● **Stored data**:
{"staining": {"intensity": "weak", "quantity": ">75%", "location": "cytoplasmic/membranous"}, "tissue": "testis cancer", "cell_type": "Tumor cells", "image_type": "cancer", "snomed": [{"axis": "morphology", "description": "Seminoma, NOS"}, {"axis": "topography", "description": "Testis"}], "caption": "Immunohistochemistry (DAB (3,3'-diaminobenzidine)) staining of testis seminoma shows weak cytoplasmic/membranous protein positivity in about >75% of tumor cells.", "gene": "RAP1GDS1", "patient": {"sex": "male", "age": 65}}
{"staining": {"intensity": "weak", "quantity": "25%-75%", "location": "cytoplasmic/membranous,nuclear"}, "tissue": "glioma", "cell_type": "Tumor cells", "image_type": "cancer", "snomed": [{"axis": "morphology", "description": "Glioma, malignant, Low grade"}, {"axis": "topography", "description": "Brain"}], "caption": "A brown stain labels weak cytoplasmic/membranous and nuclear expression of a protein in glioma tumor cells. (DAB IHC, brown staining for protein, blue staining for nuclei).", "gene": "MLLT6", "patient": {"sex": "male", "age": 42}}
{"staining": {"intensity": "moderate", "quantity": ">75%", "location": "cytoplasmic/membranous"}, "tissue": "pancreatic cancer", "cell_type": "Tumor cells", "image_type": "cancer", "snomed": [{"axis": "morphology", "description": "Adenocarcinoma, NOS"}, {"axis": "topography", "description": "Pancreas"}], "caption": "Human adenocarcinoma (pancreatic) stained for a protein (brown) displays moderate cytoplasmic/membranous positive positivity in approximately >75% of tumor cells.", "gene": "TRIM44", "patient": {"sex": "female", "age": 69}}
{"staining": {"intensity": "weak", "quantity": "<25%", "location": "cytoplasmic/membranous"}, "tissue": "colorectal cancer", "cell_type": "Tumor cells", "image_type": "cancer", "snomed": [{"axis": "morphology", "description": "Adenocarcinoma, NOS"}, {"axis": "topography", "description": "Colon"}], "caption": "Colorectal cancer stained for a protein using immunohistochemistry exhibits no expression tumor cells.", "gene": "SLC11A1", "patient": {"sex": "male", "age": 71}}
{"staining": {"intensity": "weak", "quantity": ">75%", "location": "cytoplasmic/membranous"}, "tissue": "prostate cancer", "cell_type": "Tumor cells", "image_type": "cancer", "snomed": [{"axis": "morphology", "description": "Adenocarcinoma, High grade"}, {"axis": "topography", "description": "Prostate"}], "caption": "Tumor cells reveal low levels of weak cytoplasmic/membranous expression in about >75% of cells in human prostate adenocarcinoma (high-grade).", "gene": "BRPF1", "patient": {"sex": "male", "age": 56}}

● **Work to be completed**:
In full and without alteration, repeat the records.

● **Response box**:
{"staining": {"intensity": "weak", "quantity": ">75%", "location": "cytoplasmic/membranous"}, "tissue": "testis cancer", "cell_type": "Tumor cells", "image_type": "cancer", "snomed": [{"axis": "morphology", "description": "Seminoma, NOS"}, {"axis": "topography", "description": "Testis"}], "caption": "Immunohistochemistry (DAB (3,3'-diaminobenzidine)) staining of testis seminoma shows weak cytoplasmic/membranous protein positivity in about >75% of tumor cells.", "gene": "RAP1GDS1", "patient": {"sex": "male", "age": 65}}
{"staining": {"intensity": "weak", "quantity": "25%-75%", "location": "cytoplasmic/membranous,nuclear"}, "tissue": "glioma", "cell_type": "Tumor cells", "image_type": "cancer", "snomed": [{"axis": "morphology", "description": "Glioma, malignant, Low grade"}, {"axis": "topography", "description": "Brain"}], "caption": "A brown stain labels weak cytoplasmic/membranous and nuclear expression of a protein in glioma tumor cells. (DAB IHC, brown staining for protein, blue staining for nuclei).", "gene": "MLLT6", "patient": {"sex": "male", "age": 42}}
{"staining": {"intensity": "moderate", "quantity": ">75%", "location": "cytoplasmic/membranous"}, "tissue": "pancreatic cancer", "cell_type": "Tumor cells", "image_type": "cancer", "snomed": [{"axis": "morphology", "description": "Adenocarcinoma, NOS"}, {"axis": "topography", "description": "Pancreas"}], "caption": "Human adenocarcinoma (pancreatic) stained for a protein (brown) displays moderate cytoplasmic/membranous positive positivity in approximately >75% of tumor cells.", "gene": "TRIM44", "patient": {"sex": "female", "age": 69}}
{"staining": {"intensity": "weak", "quantity": "<25%", "location": "cytoplasmic/membranous"}, "tissue": "colorectal cancer", "cell_type": "Tumor cells", "image_type": "cancer", "snomed": [{"axis": "morphology", "description": "Adenocarcinoma, NOS"}, {"axis": "topography", "description": "Colon"}], "caption": "Colorectal cancer stained for a protein using immunohistochemistry exhibits no expression tumor cells.", "gene": "SLC11A1", "patient": {"sex": "male", "age": 71}}
{"staining": {"intensity": "weak", "quantity": ">75%", "location": "cytoplasmic/membranous"}, "tissue": "prostate cancer", "cell_type": "Tumor cells", "image_type": "cancer", "snomed": [{"axis": "morphology", "description": "Adenocarcinoma, High grade"}, {"axis": "topography", "description": "Prostate"}], "caption": "Tumor cells reveal low levels of weak cytoplasmic/membranous expression in about >75% of cells in human prostate adenocarcinoma (high-grade).", "gene": "BRPF1", "patient": {"sex": "male", "age": 56}}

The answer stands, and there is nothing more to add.